------ DATASET CONTENT ------

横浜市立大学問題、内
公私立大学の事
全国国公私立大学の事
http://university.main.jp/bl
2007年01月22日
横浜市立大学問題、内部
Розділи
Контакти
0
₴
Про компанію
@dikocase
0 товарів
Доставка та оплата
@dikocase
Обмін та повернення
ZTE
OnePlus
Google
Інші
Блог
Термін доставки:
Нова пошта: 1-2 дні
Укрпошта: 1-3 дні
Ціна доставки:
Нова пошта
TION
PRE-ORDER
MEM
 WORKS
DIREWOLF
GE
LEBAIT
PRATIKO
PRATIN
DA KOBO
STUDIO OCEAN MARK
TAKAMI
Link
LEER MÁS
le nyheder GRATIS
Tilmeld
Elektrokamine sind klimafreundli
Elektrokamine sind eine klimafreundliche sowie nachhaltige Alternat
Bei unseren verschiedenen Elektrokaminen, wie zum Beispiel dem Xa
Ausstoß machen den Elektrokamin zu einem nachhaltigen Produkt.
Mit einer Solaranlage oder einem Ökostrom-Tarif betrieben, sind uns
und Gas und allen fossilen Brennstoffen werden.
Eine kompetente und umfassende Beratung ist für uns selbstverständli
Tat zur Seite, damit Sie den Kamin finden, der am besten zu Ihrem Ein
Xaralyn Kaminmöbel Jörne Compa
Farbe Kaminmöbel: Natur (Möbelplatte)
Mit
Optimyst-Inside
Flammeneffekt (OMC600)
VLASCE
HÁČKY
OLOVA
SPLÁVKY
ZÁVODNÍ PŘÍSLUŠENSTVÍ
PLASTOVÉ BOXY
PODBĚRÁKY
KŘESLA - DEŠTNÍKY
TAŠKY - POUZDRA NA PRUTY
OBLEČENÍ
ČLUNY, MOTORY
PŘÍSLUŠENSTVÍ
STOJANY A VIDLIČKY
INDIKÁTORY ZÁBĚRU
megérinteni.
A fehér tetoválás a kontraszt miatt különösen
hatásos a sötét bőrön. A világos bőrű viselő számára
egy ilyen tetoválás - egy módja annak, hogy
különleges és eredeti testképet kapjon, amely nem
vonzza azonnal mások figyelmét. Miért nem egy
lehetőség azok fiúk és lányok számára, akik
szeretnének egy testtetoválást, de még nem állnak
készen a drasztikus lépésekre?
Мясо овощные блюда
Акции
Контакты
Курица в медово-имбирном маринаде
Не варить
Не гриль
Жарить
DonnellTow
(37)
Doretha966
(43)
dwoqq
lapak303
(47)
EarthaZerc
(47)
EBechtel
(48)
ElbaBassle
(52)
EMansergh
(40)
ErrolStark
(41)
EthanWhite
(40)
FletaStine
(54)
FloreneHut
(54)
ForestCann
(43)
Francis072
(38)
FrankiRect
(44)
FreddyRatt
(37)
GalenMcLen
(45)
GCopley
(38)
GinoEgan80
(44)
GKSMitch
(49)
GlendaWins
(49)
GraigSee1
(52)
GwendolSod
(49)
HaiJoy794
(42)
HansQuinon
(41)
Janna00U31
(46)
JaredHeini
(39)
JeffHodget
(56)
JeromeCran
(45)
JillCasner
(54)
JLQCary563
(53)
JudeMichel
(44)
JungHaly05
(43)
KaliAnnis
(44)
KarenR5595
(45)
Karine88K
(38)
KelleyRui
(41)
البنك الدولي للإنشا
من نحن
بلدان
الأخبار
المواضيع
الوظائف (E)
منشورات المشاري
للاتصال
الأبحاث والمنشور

------

> **TO-DO ITEM**:
Please go through the data above and copy every line that has the word "PŘÍSLUŠENSTVÍ".

> **EXERCISE OUTPUT**:
ZÁVODNÍ PŘÍSLUŠENSTVÍ
PŘÍSLUŠENSTVÍ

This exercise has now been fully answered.